Lab 3: Add a Re-ranker

HANDS-ON LAB~25 minutesIntermediateEngineer badge

Your RAG pipeline retrieves chunks. But are they the best chunks? Probably not.

Semantic search using embeddings is fast and good enough for many cases. But it has a weakness: it encodes the query and each document independently. The query vector and the document vector never “see” each other during encoding. This means subtle relevance signals get missed.

A re-ranker fixes this. It takes the query and each candidate document together, reads them side by side, and decides how relevant that document truly is. It is slower, but dramatically more accurate.

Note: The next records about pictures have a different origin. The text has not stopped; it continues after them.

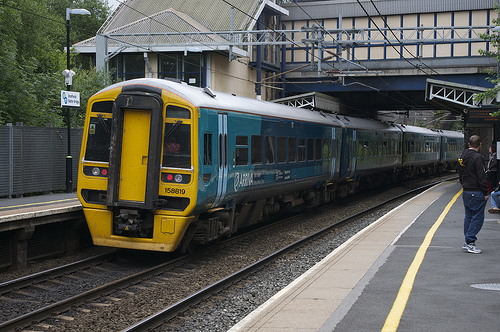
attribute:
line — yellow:
[380, 188, 461, 329]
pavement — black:
[332, 180, 499, 330]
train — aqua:
[52, 35, 447, 261]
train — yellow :
[81, 73, 203, 253]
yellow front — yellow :
[75, 78, 192, 257]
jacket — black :
[458, 145, 490, 190]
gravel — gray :
[133, 189, 428, 330]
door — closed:
[99, 92, 171, 211]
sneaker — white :
[464, 242, 480, 254]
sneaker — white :
[460, 241, 466, 250]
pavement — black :
[230, 173, 499, 330]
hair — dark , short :
[467, 132, 487, 147]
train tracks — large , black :
[0, 155, 467, 330]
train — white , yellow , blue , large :
[80, 76, 471, 253]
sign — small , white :
[48, 84, 80, 109]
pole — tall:
[62, 0, 78, 191]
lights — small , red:
[81, 144, 302, 212]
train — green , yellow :
[72, 69, 487, 258]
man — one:
[455, 134, 490, 251]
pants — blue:
[459, 188, 487, 244]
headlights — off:
[63, 157, 191, 191]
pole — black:
[62, 18, 72, 188]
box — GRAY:
[61, 68, 74, 85]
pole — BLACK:
[62, 18, 73, 192]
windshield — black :
[87, 113, 117, 163]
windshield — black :
[164, 119, 190, 171]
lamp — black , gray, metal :
[59, 5, 94, 194]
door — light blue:
[214, 113, 228, 208]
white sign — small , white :
[187, 74, 198, 88]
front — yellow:
[74, 74, 203, 256]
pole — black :
[59, 3, 80, 190]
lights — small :
[85, 159, 187, 183]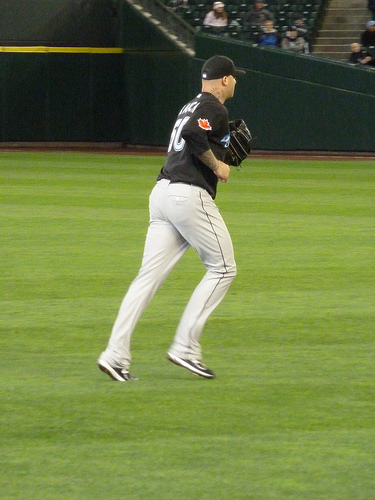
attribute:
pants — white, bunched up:
[101, 180, 243, 372]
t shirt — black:
[156, 90, 229, 199]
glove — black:
[228, 116, 255, 166]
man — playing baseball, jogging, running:
[96, 51, 253, 383]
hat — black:
[196, 50, 247, 84]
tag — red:
[195, 116, 218, 134]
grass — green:
[1, 148, 374, 500]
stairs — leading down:
[133, 0, 197, 55]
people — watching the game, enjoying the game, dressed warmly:
[202, 1, 374, 64]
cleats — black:
[96, 346, 216, 388]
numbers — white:
[166, 115, 189, 155]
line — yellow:
[1, 45, 125, 57]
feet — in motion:
[96, 351, 218, 385]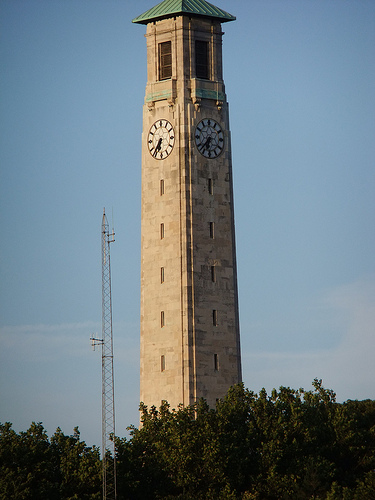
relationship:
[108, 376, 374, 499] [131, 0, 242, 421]
tree in front of tower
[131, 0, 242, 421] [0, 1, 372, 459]
tower behind sky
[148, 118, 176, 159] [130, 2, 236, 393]
clock on tower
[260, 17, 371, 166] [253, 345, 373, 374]
sky with clouds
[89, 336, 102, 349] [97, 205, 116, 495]
support of tower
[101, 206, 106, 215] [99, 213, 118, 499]
point of tower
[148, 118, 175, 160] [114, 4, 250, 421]
clock in tower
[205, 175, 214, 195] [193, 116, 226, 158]
windows below clock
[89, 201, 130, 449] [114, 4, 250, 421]
tower by tower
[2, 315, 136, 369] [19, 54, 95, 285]
clouds in sky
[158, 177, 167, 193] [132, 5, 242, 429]
window on side structure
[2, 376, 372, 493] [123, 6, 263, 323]
trees in front of tower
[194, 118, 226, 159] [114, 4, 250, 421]
clock on side of tower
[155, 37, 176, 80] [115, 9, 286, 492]
window on tower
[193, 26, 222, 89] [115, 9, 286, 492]
window on tower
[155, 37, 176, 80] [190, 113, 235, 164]
window below clock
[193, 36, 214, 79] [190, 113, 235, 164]
window below clock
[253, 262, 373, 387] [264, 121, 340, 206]
clouds in sky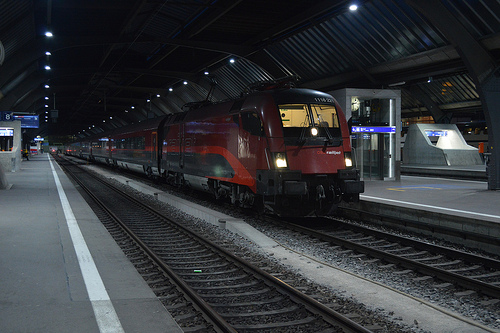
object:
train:
[62, 87, 366, 223]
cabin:
[242, 90, 355, 204]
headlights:
[269, 151, 288, 171]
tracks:
[53, 154, 500, 333]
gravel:
[227, 234, 331, 270]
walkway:
[0, 145, 188, 333]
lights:
[35, 28, 57, 124]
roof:
[20, 5, 163, 140]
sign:
[350, 124, 399, 135]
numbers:
[314, 97, 334, 103]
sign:
[7, 112, 41, 128]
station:
[0, 0, 499, 333]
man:
[21, 152, 29, 161]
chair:
[21, 152, 29, 161]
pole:
[387, 99, 395, 181]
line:
[41, 152, 127, 332]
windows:
[281, 99, 343, 134]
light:
[309, 127, 319, 138]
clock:
[350, 96, 361, 112]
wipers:
[317, 114, 335, 145]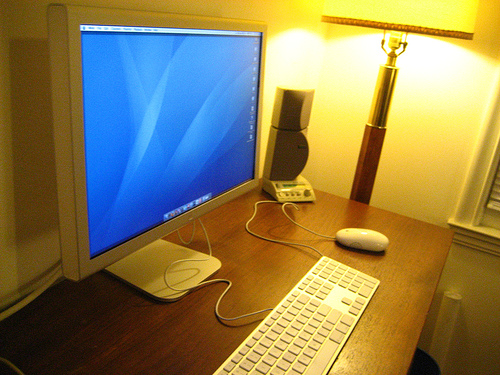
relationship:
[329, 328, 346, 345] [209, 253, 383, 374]
button on top of keyboard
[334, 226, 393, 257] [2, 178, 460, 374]
mouse on top of desk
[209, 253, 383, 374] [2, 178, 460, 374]
keyboard on top of desk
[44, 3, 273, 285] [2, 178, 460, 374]
monitor on top of desk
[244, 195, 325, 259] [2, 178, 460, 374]
cord on top of desk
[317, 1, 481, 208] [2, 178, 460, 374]
lamp next to desk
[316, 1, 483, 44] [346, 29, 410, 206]
lamp shade on top of lamp pole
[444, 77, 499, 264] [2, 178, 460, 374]
window next to desk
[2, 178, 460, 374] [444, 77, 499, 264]
desk next to window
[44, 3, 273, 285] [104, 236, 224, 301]
monitor has stand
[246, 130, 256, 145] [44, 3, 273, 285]
icon on monitor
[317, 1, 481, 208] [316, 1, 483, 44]
lamp has lamp shade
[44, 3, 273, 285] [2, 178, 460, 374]
monitor sitting on desk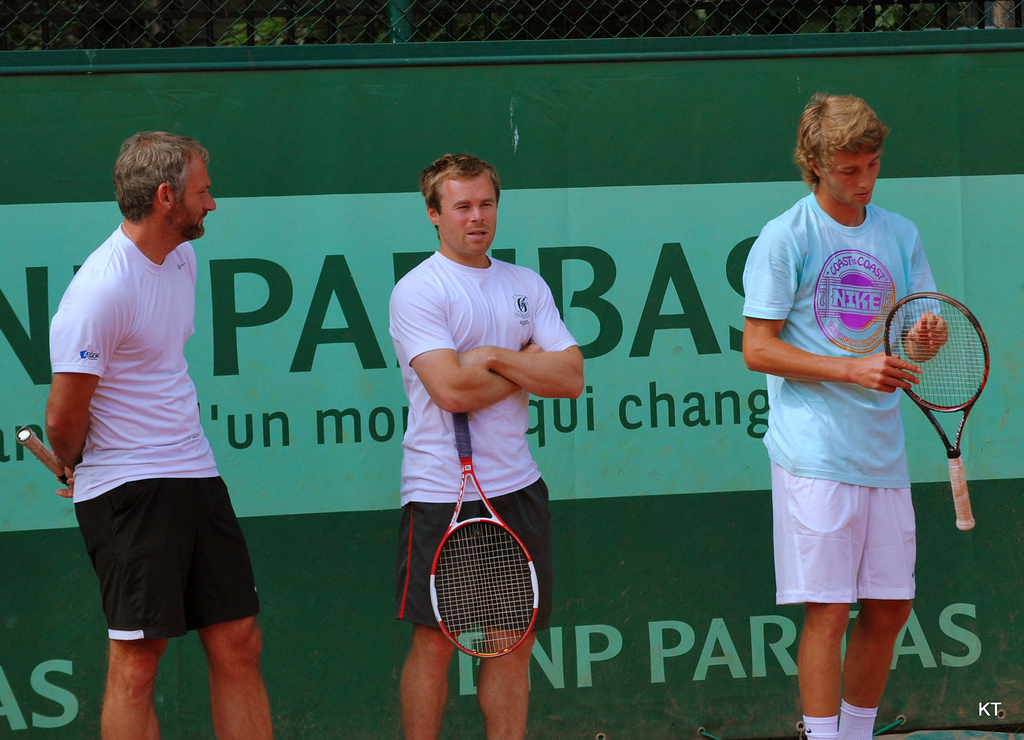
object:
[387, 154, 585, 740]
man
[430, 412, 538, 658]
racket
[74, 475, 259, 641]
shorts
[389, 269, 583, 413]
arms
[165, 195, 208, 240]
beard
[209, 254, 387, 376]
letters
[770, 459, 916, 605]
shorts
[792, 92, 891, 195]
hair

This lab adds a re-ranker to the pipeline you built in Lab 1. You will see the difference with real examples.

How Re-ranking Works (Quick Review)

Think of retrieval as a two-stage hiring process:

Stage 1: Resume screening (semantic search). Fast. Looks at each resume independently. Gets you a shortlist of 20 candidates who seem relevant.
Stage 2: Interview (re-ranking). Slow. Evaluates each candidate in the context of the specific job. Picks the top 3 who are actually the best fit.

In RAG terms:

Stage 1: Embed the query, find the top 20 most similar chunks via cosine similarity. Fast because it is just math on pre-computed vectors.
Stage 2: Feed each of those 20 chunks paired with the query through a cross-encoder model. The cross-encoder outputs a relevance score. Sort by that score. Take the top 3.

The cross-encoder is more accurate because it sees the query and document together — it can catch nuances that independent embeddings miss.

Prerequisites

You need the pipeline from Lab 1 working. If you have not done Lab 1, go do it first.

You also need sentence-transformers, which you already installed in Lab 1:

pip install sentence-transformers

That is it. The cross-encoder model runs locally, no API key needed.

Step 1: Set Up Your Pipeline (Quick Recap)

Let us get the Lab 1 pipeline running so we have something to re-rank. If you still have your vector store from Lab 1, you can skip the ingestion and just load it.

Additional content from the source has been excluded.